» WHAT IS NEEDED
Work out how many lines in the entries below include the word "core". Give nothing but the number.

» DATA
++++
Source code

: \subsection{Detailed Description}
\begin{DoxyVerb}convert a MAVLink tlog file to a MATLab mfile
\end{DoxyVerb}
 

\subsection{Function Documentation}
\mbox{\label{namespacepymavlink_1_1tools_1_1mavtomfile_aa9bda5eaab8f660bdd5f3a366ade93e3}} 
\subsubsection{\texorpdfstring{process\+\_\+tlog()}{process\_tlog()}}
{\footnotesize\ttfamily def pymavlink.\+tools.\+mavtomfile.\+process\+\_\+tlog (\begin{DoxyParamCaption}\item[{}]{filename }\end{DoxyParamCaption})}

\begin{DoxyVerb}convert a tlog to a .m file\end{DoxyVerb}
++++
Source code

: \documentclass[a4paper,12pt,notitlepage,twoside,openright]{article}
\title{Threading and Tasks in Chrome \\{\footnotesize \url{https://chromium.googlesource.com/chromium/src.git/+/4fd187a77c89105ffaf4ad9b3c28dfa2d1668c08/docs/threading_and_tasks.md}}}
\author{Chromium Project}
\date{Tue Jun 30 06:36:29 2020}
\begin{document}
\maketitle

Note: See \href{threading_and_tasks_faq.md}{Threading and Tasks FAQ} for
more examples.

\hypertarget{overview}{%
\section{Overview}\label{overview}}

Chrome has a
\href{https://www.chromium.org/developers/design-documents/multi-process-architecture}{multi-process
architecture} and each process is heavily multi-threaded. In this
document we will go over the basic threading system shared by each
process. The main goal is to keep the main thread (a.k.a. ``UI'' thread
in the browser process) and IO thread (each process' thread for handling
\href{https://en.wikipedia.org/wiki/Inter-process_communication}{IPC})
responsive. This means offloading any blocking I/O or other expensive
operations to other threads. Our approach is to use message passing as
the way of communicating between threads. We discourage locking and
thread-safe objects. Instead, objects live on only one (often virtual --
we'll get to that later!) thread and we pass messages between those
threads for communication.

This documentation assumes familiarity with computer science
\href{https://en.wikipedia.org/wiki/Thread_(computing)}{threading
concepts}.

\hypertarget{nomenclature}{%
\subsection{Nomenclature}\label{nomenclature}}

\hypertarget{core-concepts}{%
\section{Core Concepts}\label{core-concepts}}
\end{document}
++++
» WRITTEN ANSWER
2